:: WORK ORDER ::
Return the data below unaltered, but strip out the pictures.

:: GIVEN DATA ::
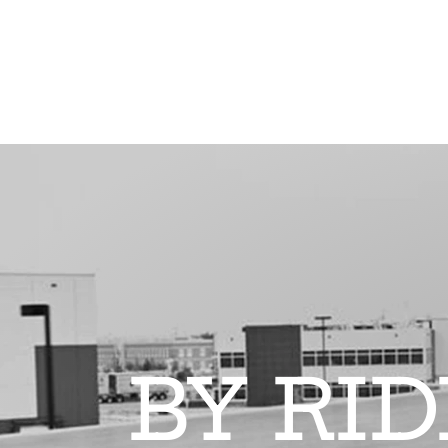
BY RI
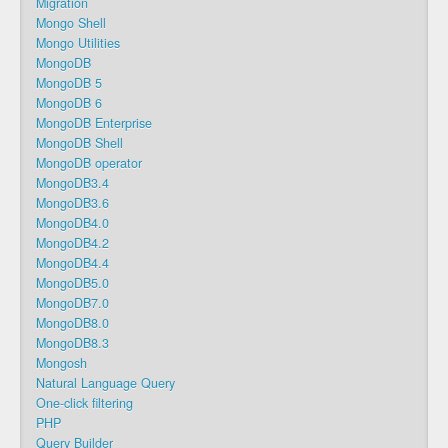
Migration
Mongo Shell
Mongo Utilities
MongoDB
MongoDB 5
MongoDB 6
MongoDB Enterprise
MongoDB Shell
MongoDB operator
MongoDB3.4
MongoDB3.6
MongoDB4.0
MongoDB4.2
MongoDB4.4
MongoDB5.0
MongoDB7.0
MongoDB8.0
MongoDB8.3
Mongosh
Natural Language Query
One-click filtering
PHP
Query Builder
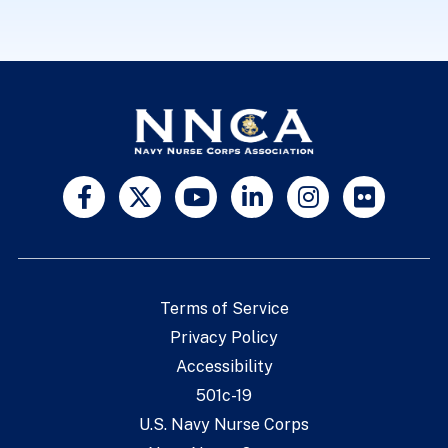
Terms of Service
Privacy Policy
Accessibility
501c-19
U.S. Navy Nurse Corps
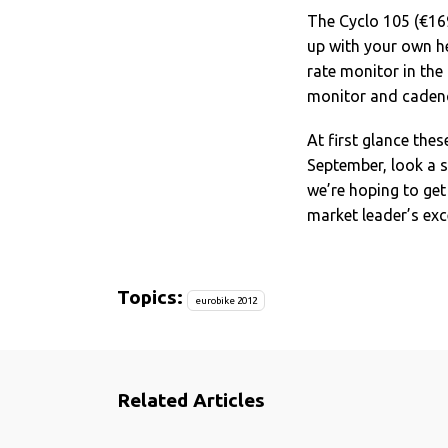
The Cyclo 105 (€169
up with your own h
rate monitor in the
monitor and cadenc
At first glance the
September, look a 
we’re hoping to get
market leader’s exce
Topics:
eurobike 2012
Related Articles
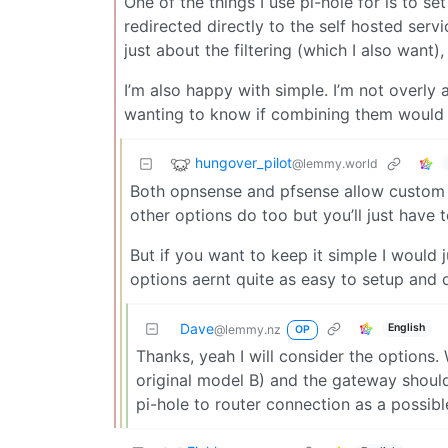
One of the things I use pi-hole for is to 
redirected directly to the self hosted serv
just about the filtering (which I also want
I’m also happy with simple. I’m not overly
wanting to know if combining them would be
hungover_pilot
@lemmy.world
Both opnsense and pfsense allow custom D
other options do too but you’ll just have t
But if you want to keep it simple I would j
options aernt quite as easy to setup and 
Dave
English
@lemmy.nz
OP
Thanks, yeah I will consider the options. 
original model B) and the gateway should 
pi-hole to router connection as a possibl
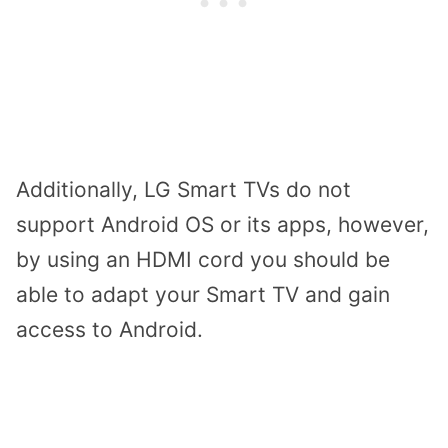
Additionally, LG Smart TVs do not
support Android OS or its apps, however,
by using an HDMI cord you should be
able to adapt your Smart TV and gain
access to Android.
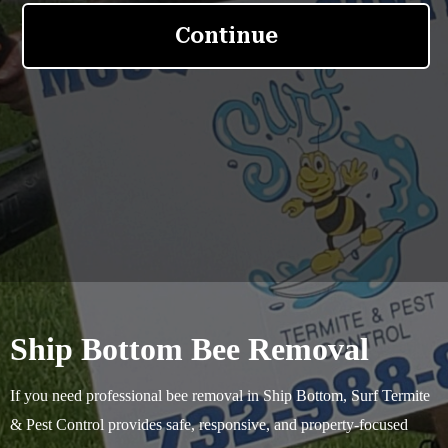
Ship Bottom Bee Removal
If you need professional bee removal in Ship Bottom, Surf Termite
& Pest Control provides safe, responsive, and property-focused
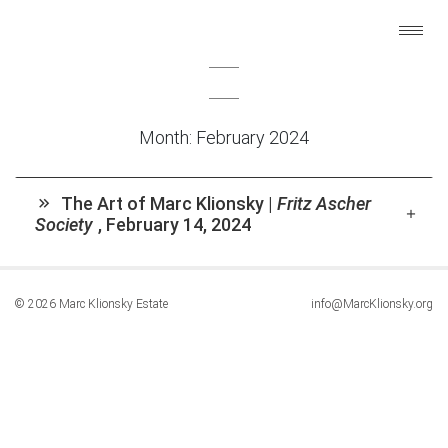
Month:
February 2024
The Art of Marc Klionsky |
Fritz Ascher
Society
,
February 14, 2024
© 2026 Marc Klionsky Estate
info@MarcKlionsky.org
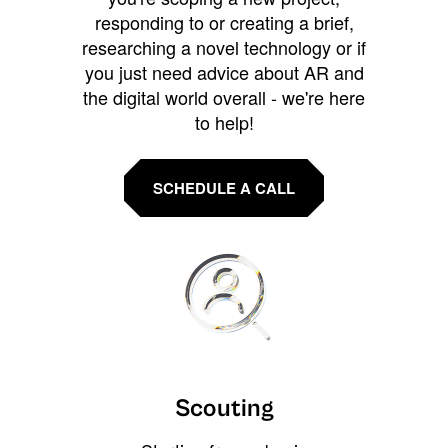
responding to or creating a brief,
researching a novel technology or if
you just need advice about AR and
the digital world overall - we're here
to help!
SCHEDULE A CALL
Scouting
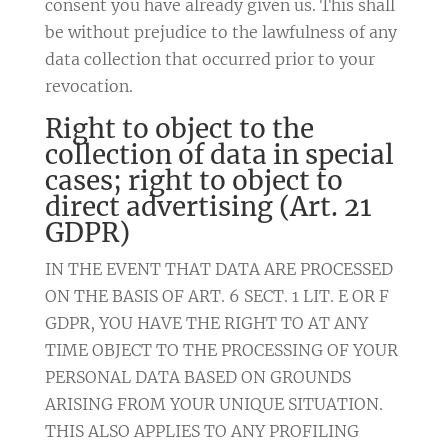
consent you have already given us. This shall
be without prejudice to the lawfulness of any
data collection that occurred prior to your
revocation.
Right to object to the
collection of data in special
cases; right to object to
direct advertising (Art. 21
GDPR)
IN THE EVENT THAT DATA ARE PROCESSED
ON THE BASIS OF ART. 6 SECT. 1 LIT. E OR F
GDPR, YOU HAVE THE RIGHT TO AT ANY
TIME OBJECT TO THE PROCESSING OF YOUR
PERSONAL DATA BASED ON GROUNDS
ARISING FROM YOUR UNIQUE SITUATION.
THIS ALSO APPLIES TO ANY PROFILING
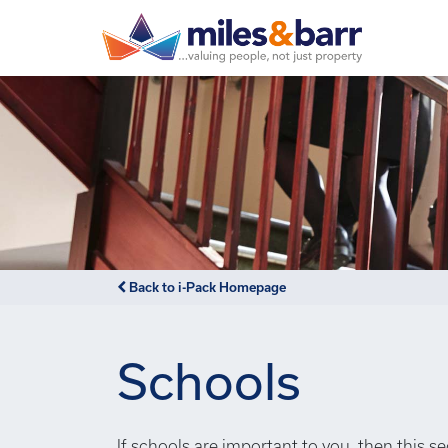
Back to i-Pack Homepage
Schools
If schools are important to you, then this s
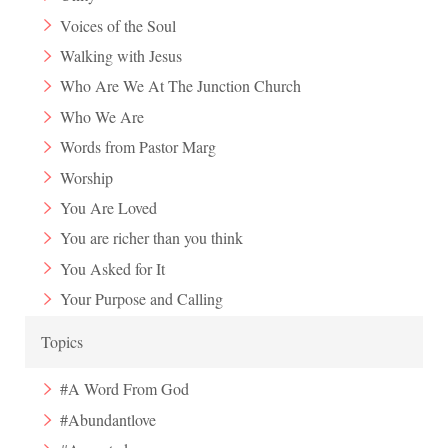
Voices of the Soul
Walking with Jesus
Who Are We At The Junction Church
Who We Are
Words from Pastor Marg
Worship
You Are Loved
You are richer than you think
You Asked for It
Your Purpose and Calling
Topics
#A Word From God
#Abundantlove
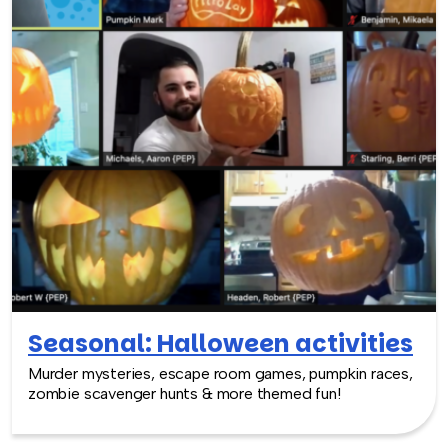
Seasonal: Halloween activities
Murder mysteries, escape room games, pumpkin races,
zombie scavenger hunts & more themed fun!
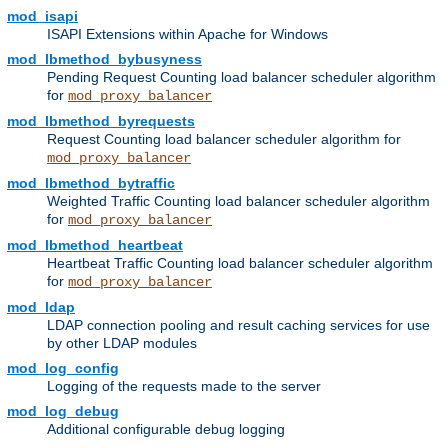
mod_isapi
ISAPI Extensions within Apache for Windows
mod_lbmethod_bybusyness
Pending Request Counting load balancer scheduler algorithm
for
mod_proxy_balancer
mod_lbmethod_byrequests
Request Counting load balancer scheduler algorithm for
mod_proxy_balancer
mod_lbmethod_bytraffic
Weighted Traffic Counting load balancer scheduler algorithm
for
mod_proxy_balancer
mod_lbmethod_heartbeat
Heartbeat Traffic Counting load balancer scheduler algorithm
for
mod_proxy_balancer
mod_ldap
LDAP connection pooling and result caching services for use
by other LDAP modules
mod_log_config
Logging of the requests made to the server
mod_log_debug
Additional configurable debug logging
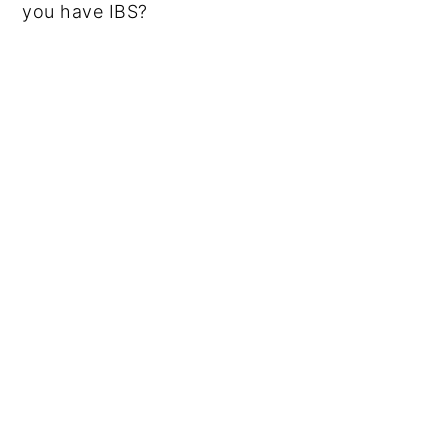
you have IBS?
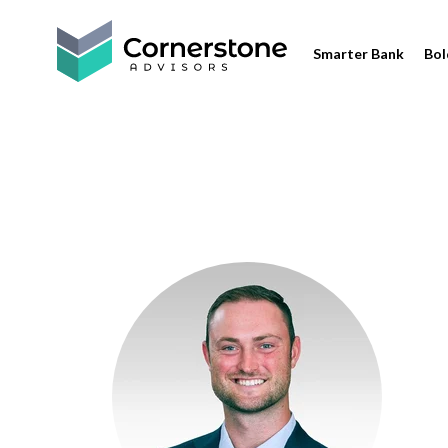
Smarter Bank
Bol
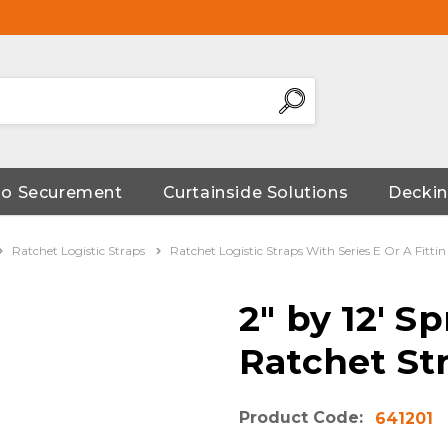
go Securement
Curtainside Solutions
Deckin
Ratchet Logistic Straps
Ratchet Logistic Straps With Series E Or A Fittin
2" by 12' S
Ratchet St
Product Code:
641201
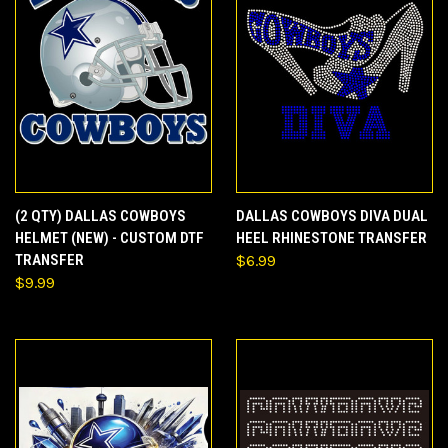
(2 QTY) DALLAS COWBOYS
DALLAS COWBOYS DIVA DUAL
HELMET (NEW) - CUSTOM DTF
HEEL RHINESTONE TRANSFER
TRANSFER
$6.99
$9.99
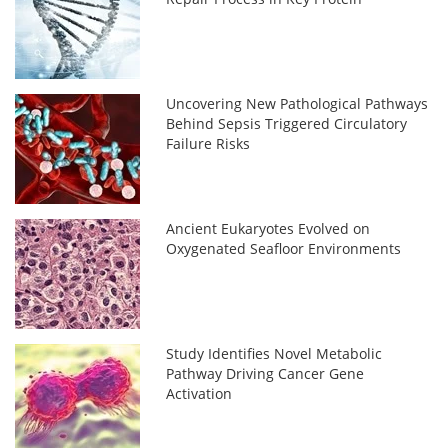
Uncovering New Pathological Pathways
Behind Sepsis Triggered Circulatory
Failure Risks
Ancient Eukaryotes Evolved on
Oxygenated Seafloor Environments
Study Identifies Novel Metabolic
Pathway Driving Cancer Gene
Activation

:: RESULT BELOW ::
BY RI
Migration
Mongo Shell
Mongo Utilities
MongoDB
MongoDB 5
MongoDB 6
MongoDB Enterprise
MongoDB Shell
MongoDB operator
MongoDB3.4
MongoDB3.6
MongoDB4.0
MongoDB4.2
MongoDB4.4
MongoDB5.0
MongoDB7.0
MongoDB8.0
MongoDB8.3
Mongosh
Natural Language Query
One-click filtering
PHP
Query Builder
Terms of Service
Privacy Policy
Accessibility
501c-19
U.S. Navy Nurse Corps
The Cyclo 105 (€169
up with your own h
rate monitor in the
monitor and cadenc
At first glance the
September, look a 
we’re hoping to get
market leader’s exce
Topics:
eurobike 2012
Related Articles
One of the things I use pi-hole for is to 
redirected directly to the self hosted serv
just about the filtering (which I also want
I’m also happy with simple. I’m not overly
wanting to know if combining them would be
hungover_pilot
@lemmy.world
Both opnsense and pfsense allow custom D
other options do too but you’ll just have t
But if you want to keep it simple I would j
options aernt quite as easy to setup and 
Dave
English
@lemmy.nz
OP
Thanks, yeah I will consider the options. 
original model B) and the gateway should 
pi-hole to router connection as a possibl
Additionally, LG Smart TVs do not
support Android OS or its apps, however,
by using an HDMI cord you should be
able to adapt your Smart TV and gain
access to Android.
Ship Bottom Bee Removal
If you need professional bee removal in Ship Bottom, Surf Termite
& Pest Control provides safe, responsive, and property-focused
Month:
February 2024
The Art of Marc Klionsky |
Fritz Ascher
Society
,
February 14, 2024
© 2026 Marc Klionsky Estate
info@MarcKlionsky.org
responding to or creating a brief,
researching a novel technology or if
you just need advice about AR and
the digital world overall - we're here
to help!
SCHEDULE A CALL
Scouting
consent you have already given us. This shall
be without prejudice to the lawfulness of any
data collection that occurred prior to your
revocation.
Right to object to the
collection of data in special
cases; right to object to
direct advertising (Art. 21
GDPR)
IN THE EVENT THAT DATA ARE PROCESSED
ON THE BASIS OF ART. 6 SECT. 1 LIT. E OR F
GDPR, YOU HAVE THE RIGHT TO AT ANY
TIME OBJECT TO THE PROCESSING OF YOUR
PERSONAL DATA BASED ON GROUNDS
ARISING FROM YOUR UNIQUE SITUATION.
THIS ALSO APPLIES TO ANY PROFILING
Back to i-Pack Homepage
Schools
If schools are important to you, then this s
Voices of the Soul
Walking with Jesus
Who Are We At The Junction Church
Who We Are
Words from Pastor Marg
Worship
You Are Loved
You are richer than you think
You Asked for It
Your Purpose and Calling
Topics
#A Word From God
#Abundantlove
Seasonal: Halloween activities
Murder mysteries, escape room games, pumpkin races,
zombie scavenger hunts & more themed fun!
mod_isapi
ISAPI Extensions within Apache for Windows
mod_lbmethod_bybusyness
Pending Request Counting load balancer scheduler algorithm
for
mod_proxy_balancer
mod_lbmethod_byrequests
Request Counting load balancer scheduler algorithm for
mod_proxy_balancer
mod_lbmethod_bytraffic
Weighted Traffic Counting load balancer scheduler algorithm
for
mod_proxy_balancer
mod_lbmethod_heartbeat
Heartbeat Traffic Counting load balancer scheduler algorithm
for
mod_proxy_balancer
mod_ldap
LDAP connection pooling and result caching services for use
by other LDAP modules
mod_log_config
Logging of the requests made to the server
mod_log_debug
Additional configurable debug logging
you have IBS?
Smarter Bank
Bol
go Securement
Curtainside Solutions
Deckin
Ratchet Logistic Straps
Ratchet Logistic Straps With Series E Or A Fittin
2" by 12' S
Ratchet St
Product Code:
641201
(2 QTY) DALLAS COWBOYS
DALLAS COWBOYS DIVA DUAL
HELMET (NEW) - CUSTOM DTF
HEEL RHINESTONE TRANSFER
TRANSFER
$6.99
$9.99
Uncovering New Pathological Pathways
Behind Sepsis Triggered Circulatory
Failure Risks
Ancient Eukaryotes Evolved on
Oxygenated Seafloor Environments
Study Identifies Novel Metabolic
Pathway Driving Cancer Gene
Activation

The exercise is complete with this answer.